We can and will innovate more to enhance services. We can and will support our local communities even more.
And now, a year plus later, we have an opportunity to leverage the knowledge and the lessons we learned from being able to conduct business during the pandemic, with input from all who lived through it—our justice partners and the public—and to be able to continue to refine and enhance court practices.
I have been inspired by what the courts, at every level of our justice system, have been able to achieve in their unprecedented efforts to serve the public during this time.
And as we begin to see and move toward what I think is the light at the end of this pandemic episode, we—jurists, court staff, people who use our courts, our community—should:
- Build on our successes with remote proceedings and the proven benefits to many, many, court users, judicial officers, and court staff.

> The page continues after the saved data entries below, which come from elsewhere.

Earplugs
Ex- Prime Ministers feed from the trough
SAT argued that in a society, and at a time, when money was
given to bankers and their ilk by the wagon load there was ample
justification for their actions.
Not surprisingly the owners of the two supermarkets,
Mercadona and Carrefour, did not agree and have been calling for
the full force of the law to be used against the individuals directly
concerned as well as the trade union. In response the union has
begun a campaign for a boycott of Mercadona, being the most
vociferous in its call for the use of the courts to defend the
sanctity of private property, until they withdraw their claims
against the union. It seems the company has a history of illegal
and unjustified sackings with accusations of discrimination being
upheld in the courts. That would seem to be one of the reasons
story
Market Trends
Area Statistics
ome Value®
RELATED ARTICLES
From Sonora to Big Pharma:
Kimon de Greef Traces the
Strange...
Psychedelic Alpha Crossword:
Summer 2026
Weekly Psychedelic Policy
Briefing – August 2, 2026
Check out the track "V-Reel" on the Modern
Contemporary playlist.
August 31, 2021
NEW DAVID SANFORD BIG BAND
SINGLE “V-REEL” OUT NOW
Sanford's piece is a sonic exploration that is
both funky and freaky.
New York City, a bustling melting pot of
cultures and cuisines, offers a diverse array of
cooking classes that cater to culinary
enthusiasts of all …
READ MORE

- Learn from and build on our experiences with Unlawful Detainer and our Temporary Emergency Rules 1 and 2, with our sister branches of government and their reactions and actions to the pandemic.

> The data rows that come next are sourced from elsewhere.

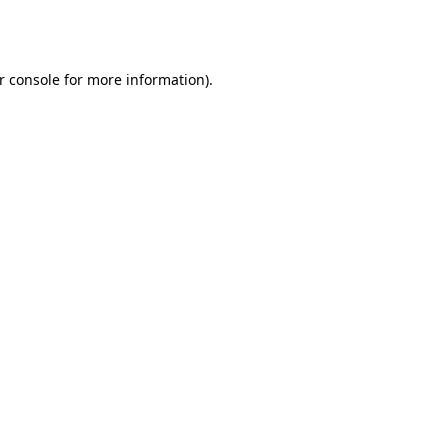
r console
for more information).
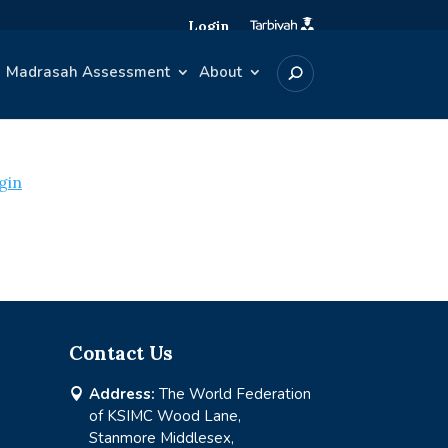
Login
Madrasah Assessment
About
gin
Contact Us
Address:
The World Federation

of KSIMC Wood Lane,
Stanmore Middlesex,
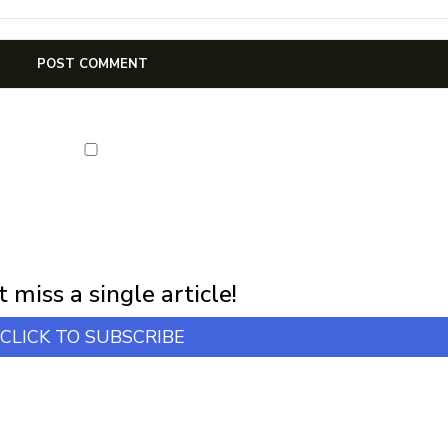
NEWSLETTER
first notification of workshop + online classes and more.
 miss a single article!
CLICK TO SUBSCRIBE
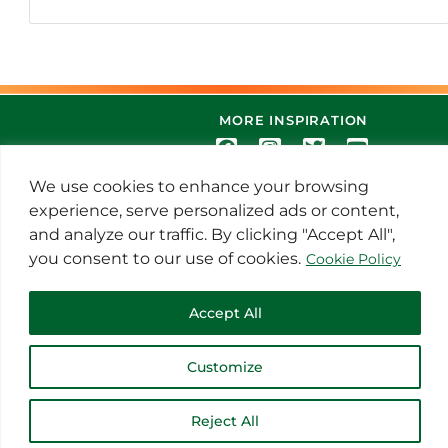
MORE INSPIRATION
We use cookies to enhance your browsing
experience, serve personalized ads or content,
and analyze our traffic. By clicking "Accept All",
you consent to our use of cookies.
Cookie Policy
© 2021 Thoroughbred Remedies
Accept All
Manufacturing
Customize
Reject All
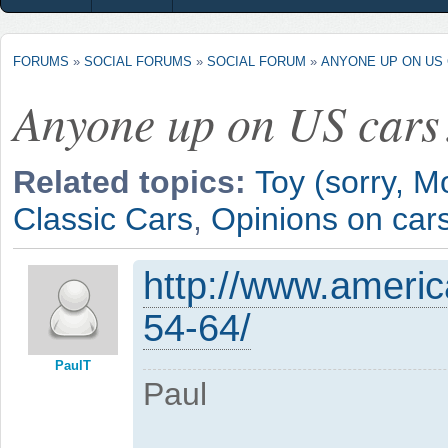
FORUMS
»
SOCIAL FORUMS
»
SOCIAL FORUM
»
ANYONE UP ON US
Anyone up on US cars
Related topics:
Toy (sorry, M
Classic Cars
,
Opinions on car
http://www.ameri
54-64/
PaulT
Paul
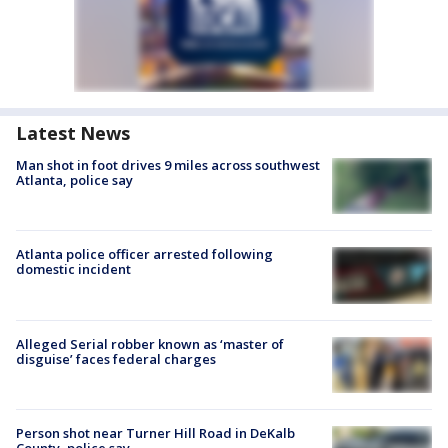
Latest News
Man shot in foot drives 9 miles across southwest
Atlanta, police say
Atlanta police officer arrested following
domestic incident
Alleged Serial robber known as ‘master of
disguise’ faces federal charges
Person shot near Turner Hill Road in DeKalb
County, police say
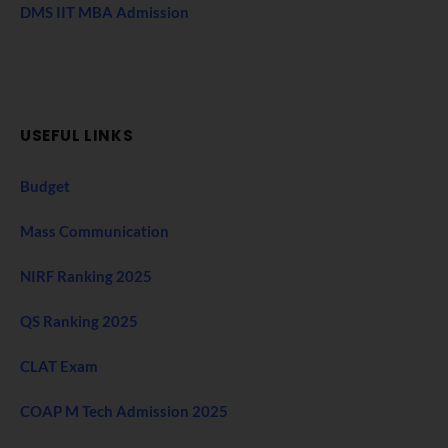
DMS IIT MBA Admission
USEFUL LINKS
Budget
Mass Communication
NIRF Ranking 2025
QS Ranking 2025
CLAT Exam
COAP M Tech Admission 2025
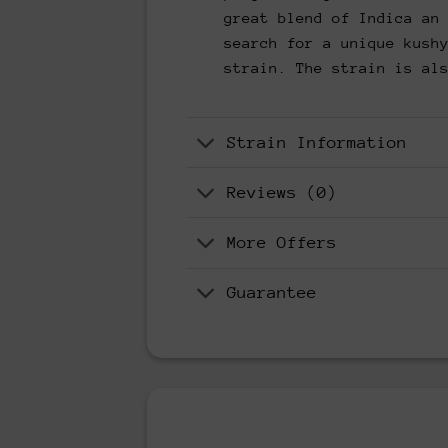
great blend of Indica an
search for a unique kush
strain. The strain is al
Strain Information
Reviews (0)
More Offers
Guarantee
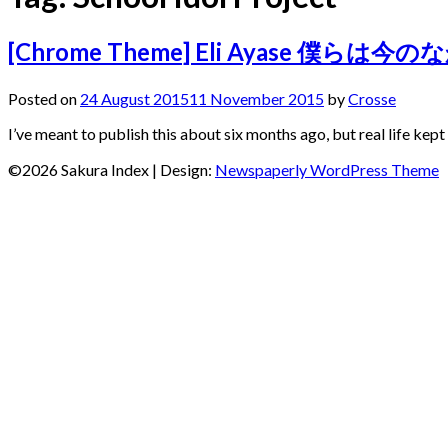
[Chrome Theme] Eli Ayase 僕らは今のな
Posted on
24 August 2015
11 November 2015
by
Crosse
I’ve meant to publish this about six months ago, but real life kep
©2026 Sakura Index
| Design:
Newspaperly WordPress Theme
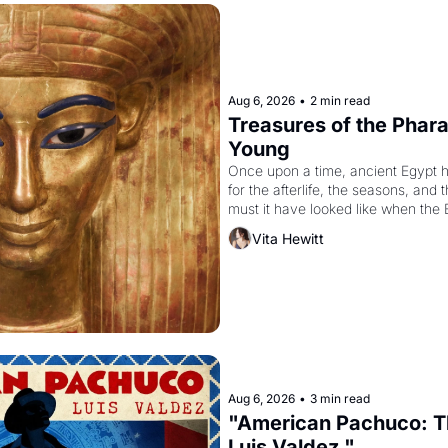
Aug 6, 2026
•
2 min read
Treasures of the Pharao
Young
Once upon a time, ancient Egypt 
for the afterlife, the seasons, and 
must it have looked like when the 
attempted to reform religion by dec
Vita Hewitt
to be the principal god of Egypt? 
Aug 6, 2026
•
3 min read
"American Pachuco: Th
Luis Valdez."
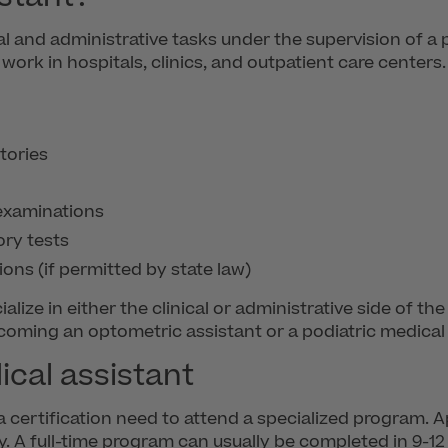
al and administrative tasks under the supervision of a 
d work in hospitals, clinics, and outpatient care center
tories
 examinations
ory tests
ions (if permitted by state law)
lize in either the clinical or administrative side of t
ecoming an optometric assistant or a podiatric medical 
cal assistant
 certification need to attend a specialized program. 
ly. A full-time program can usually be completed in 9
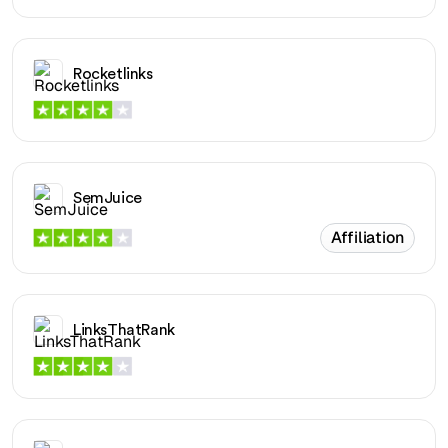
Rocketlinks
SemJuice
Affiliation
LinksThatRank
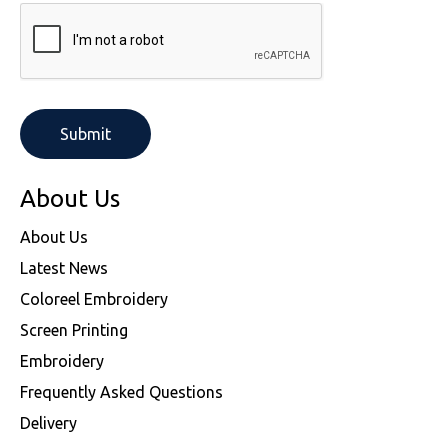
About Us
About Us
Latest News
Coloreel Embroidery
Screen Printing
Embroidery
Frequently Asked Questions
Delivery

- Again should revisit our Jury System Reform—we should look at the challenges of impaneling a jury and having a jury trial with one’s peers; and
- Consider other practices that local courts have implemented to better serve the public, to be more efficient, and to adapt to ever-changing conditions facing court users during the pandemic.

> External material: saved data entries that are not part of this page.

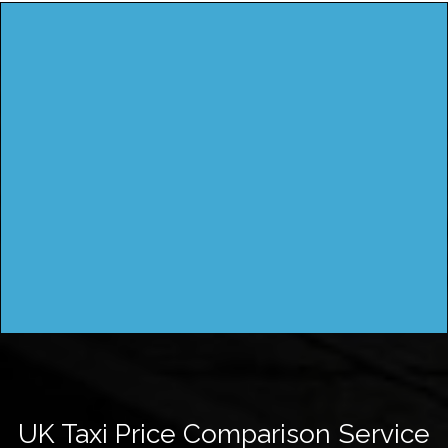
UK Taxi Price Comparison Service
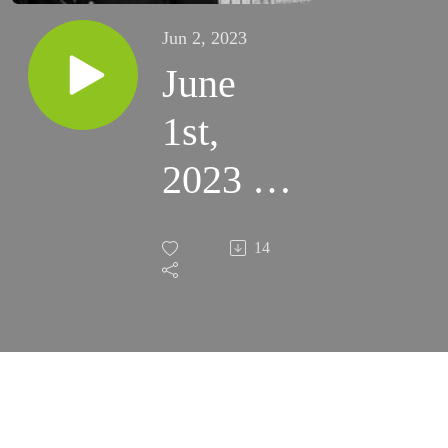
Jun 2, 2023
June
1st,
2023 -
Don’t
14
Stop
Asking
(St
Anne’s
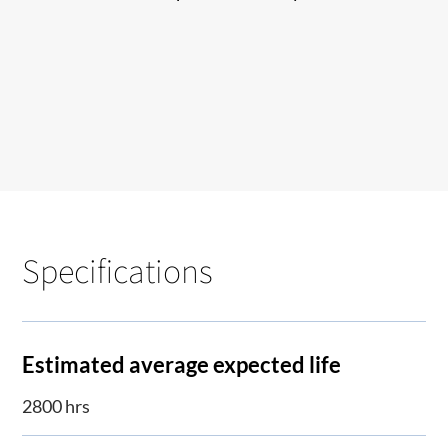
Specifications
Estimated average expected life
2800 hrs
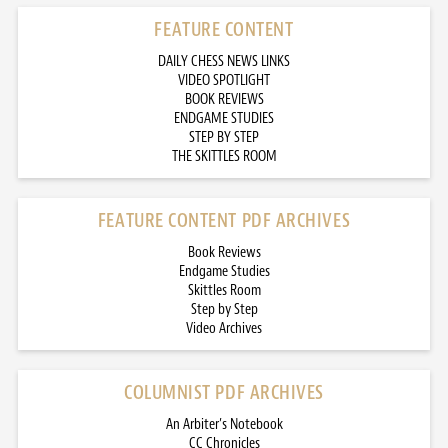
FEATURE CONTENT
DAILY CHESS NEWS LINKS
VIDEO SPOTLIGHT
BOOK REVIEWS
ENDGAME STUDIES
STEP BY STEP
THE SKITTLES ROOM
FEATURE CONTENT PDF ARCHIVES
Book Reviews
Endgame Studies
Skittles Room
Step by Step
Video Archives
COLUMNIST PDF ARCHIVES
An Arbiter’s Notebook
CC Chronicles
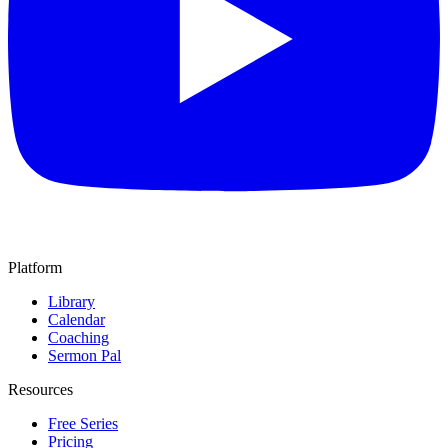
Platform
Library
Calendar
Coaching
Sermon Pal
Resources
Free Series
Pricing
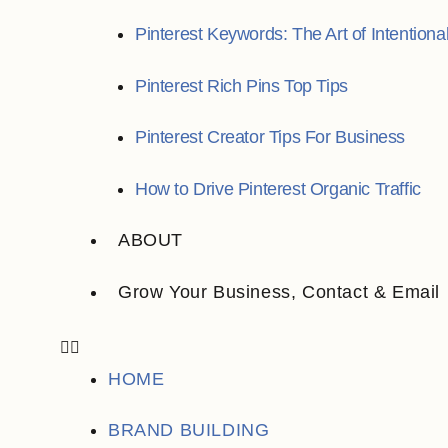
Pinterest Keywords: The Art of Intentiona
Pinterest Rich Pins Top Tips
Pinterest Creator Tips For Business
How to Drive Pinterest Organic Traffic
ABOUT
Grow Your Business, Contact & Email
HOME
BRAND BUILDING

Our justice system has always been committed to equity and access to justice, and the pandemic and our ability to stay open, to be responsive, to innovate, and to provide justice throughout has taught us even greater lessons.
Now, we turn our attention to developing those lessons into smart practices, options, and opportunities, including consideration and implementation of uniform practices that will achieve equal and equitable access across our state.
I know I need not remind all of you that during pandemic, you and we were boots on the ground. A ground that was, in my view, an ever-changing landscape. I thank all of you for your wise counsel and volunteer time during what I know is also a personal and professional pandemic in your work and in your lives. And on the positive side, now I think we are fortunate to have such deep and diverse personal and professional knowledge and expertise.
And the Judicial Council, our Judicial Council staff, our internal and our advisory committees, will work toward making that into a positive experience and practices going forward. And together, writ large, we—I mean the big we—we will integrate the lessons learned from the pandemic. And I will discuss with [Administrative Director] Martin Hoshino and our internal chairs, all of you, how we can focus to deliver enhanced court services to all Californians in the future.